In this scenario, susceptibility to infection varies within age groups, with a fraction of each age group much less susceptible. Additionally, the proportion of individuals with low susceptibility varies between groups, with individuals aged (0 -- 19) much more likely to have low susceptibility than older age groups.

```{r}
# Define susceptibility of each group
# Here
susceptibility <- matrix(
  c(1.0, 0.1),
  nrow = length(demography_vector), ncol = 2,
  byrow = TRUE
)

# view the susceptibility matrix
susceptibility

# Assume variation in susceptibility within age groups
# A higher proportion of 0 -- 20s are in the lower susceptibility group
p_susceptibility <- matrix(1, nrow = length(demography_vector), ncol = 2)
p_susceptibility[, 2] <- c(0.6, 0.5, 0.3)
p_susceptibility[, 1] <- 1 - p_susceptibility[, 2]

# view p_susceptibility
p_susceptibility
```

Examine the final size estimates for this scenario.

```{r}
# estimate group-specific final sizes using finalsize::final_size
final_size(
  r0 = r0,
  contact_matrix = contact_matrix,
  demography_vector = demography_vector,
  susceptibility = susceptibility,
  p_susceptibility = p_susceptibility
)

# estimate group-specific final sizes from the SIR model
final_size_r(
  r0 = r0,
  contact_matrix = contact_matrix,
  demography_vector = demography_vector,
  susceptibility = susceptibility,
  p_susceptibility = p_susceptibility
)
```

Here too, the final size estimates are very similar, and provide essentially the same understanding of the potential outcomes of an epidemic in this population.

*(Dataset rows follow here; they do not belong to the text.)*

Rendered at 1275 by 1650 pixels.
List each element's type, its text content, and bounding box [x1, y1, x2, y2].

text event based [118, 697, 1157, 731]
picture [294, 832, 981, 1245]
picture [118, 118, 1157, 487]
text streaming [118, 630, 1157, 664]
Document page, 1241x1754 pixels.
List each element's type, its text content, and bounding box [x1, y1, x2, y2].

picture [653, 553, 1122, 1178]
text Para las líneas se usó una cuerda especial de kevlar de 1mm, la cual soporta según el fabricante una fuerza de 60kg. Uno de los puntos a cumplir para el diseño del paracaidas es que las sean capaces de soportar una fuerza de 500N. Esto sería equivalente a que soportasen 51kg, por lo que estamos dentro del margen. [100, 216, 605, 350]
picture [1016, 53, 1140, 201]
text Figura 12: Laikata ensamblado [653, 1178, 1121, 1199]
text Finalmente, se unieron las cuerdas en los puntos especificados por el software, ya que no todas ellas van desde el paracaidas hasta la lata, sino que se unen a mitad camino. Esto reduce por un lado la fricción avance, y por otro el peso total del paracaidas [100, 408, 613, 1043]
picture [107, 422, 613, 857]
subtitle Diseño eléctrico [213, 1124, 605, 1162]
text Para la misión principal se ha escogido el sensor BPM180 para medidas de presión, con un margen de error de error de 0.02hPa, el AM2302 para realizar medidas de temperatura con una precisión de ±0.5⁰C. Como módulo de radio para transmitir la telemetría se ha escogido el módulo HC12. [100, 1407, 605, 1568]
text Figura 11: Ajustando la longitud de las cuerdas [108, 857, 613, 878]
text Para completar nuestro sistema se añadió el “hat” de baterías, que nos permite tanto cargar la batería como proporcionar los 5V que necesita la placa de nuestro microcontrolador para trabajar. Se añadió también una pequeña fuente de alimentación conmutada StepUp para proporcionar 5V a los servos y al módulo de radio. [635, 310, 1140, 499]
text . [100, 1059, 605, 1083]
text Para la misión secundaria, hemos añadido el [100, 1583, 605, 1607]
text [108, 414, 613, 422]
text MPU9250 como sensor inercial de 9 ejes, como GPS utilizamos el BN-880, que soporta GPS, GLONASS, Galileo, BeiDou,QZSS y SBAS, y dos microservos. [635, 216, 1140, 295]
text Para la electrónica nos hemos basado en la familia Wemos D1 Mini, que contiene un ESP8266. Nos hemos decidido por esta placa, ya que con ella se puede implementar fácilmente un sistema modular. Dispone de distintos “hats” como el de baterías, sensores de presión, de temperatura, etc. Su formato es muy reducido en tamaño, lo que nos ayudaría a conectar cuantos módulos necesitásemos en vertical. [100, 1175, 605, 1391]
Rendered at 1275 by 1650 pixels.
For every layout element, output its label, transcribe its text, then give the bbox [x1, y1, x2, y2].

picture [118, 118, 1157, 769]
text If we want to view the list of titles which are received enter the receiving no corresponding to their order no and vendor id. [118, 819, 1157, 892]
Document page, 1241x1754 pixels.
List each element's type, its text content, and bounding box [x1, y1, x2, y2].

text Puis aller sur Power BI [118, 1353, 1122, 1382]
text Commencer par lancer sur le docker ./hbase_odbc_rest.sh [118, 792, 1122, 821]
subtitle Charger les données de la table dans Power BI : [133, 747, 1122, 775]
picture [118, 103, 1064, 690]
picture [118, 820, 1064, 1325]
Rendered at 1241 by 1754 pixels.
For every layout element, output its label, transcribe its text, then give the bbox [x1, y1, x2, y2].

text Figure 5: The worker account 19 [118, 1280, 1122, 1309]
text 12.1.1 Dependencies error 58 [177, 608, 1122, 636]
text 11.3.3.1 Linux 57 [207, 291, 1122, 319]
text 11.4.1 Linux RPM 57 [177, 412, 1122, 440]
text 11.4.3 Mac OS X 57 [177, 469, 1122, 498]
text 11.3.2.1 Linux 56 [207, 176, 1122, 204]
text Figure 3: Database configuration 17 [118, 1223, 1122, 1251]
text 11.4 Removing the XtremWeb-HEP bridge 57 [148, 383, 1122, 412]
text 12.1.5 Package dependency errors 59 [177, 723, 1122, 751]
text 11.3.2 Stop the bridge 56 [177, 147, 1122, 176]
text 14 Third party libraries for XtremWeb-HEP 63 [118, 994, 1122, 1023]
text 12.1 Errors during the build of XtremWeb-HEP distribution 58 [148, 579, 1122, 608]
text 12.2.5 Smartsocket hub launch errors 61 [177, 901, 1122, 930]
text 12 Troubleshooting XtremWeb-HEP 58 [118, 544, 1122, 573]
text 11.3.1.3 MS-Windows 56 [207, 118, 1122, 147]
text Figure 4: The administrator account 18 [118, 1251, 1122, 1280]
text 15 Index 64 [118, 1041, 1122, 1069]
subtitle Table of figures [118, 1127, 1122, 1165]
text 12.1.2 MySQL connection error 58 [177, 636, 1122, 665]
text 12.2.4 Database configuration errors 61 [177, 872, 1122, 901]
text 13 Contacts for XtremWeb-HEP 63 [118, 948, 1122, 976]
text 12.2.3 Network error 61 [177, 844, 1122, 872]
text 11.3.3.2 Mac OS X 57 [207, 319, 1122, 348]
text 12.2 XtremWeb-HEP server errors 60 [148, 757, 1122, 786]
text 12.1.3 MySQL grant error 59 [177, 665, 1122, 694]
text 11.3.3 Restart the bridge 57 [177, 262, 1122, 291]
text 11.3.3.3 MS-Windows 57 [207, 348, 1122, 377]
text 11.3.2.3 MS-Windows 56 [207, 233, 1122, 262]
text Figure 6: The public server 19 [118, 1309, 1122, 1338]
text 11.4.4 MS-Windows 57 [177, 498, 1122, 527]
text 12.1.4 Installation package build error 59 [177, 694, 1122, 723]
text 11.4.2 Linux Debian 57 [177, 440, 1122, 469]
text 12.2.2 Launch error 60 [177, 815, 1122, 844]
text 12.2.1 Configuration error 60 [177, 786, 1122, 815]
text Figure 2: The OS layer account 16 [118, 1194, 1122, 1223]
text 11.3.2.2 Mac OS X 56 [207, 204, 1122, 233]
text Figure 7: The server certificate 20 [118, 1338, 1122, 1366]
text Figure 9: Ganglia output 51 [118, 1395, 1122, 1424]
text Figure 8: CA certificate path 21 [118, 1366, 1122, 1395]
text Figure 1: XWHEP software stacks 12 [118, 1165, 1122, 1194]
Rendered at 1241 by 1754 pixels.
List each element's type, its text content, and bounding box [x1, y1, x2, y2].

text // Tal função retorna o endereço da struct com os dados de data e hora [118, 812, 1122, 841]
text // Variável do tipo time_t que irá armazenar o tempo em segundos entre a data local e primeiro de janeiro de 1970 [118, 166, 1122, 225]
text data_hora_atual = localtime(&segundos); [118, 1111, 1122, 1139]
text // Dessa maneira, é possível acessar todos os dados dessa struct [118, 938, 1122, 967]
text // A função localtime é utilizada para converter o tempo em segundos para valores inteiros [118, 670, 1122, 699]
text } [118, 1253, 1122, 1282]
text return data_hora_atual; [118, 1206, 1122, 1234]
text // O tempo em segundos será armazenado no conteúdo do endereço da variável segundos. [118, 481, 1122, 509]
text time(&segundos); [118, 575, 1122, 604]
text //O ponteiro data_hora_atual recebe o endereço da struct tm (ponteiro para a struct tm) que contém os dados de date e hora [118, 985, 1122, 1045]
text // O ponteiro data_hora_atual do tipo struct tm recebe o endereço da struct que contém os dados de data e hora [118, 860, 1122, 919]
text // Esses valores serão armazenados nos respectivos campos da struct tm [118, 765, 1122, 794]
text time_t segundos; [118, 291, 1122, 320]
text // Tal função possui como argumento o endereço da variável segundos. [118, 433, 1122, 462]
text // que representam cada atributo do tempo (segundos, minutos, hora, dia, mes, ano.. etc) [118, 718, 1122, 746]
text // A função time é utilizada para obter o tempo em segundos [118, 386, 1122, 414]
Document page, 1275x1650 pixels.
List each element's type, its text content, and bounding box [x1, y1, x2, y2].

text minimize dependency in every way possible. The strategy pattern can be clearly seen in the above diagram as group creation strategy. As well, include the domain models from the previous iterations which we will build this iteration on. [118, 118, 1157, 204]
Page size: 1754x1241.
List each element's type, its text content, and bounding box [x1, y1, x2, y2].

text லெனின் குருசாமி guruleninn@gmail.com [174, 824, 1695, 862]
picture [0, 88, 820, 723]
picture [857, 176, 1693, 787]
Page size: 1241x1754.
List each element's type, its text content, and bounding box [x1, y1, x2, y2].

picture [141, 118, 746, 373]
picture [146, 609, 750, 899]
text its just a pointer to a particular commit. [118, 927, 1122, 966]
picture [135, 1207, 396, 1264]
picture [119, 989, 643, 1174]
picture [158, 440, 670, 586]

### Complete immunity to infection in part of the population

In this scenario, a fraction of each age group is completely immune to infection. Additionally, individuals aged (0 -- 19) are much more likely to have complete immunity than older age groups.

```{r}
# Define susceptibility of each group
susceptibility <- matrix(1, nrow = length(demography_vector), ncol = 2)
susceptibility[, 2] <- 0.0

# view susceptibility
susceptibility

# Assume that some proportion are completely immune
# complete immunity is more common among younger individuals
p_susceptibility <- matrix(1, nrow = length(demography_vector), ncol = 2)
p_susceptibility[, 2] <- c(0.6, 0.5, 0.3)
p_susceptibility[, 1] <- 1 - p_susceptibility[, 2]

# view p_susceptibility
p_susceptibility
```

```{r}
final_size(
  r0 = r0,
  contact_matrix = contact_matrix,
  demography_vector = demography_vector,
  susceptibility = susceptibility,
  p_susceptibility = p_susceptibility
)

final_size_r(
  r0 = r0,
  contact_matrix = contact_matrix,
  demography_vector = demography_vector,
  susceptibility = susceptibility,
  p_susceptibility = p_susceptibility
)
```

Here, the method from `finalsize::final_size()` correctly provides estimates of 0.0 for the susceptibility group (in each age group) that is completely immune, while the SIR model method estimates that a very small fraction of the completely immune groups are still infected. This discrepancy is due to the assumption of initial conditions for the SIR model, wherein the same fraction ($1^{-8}$) are assumed to be initially infected.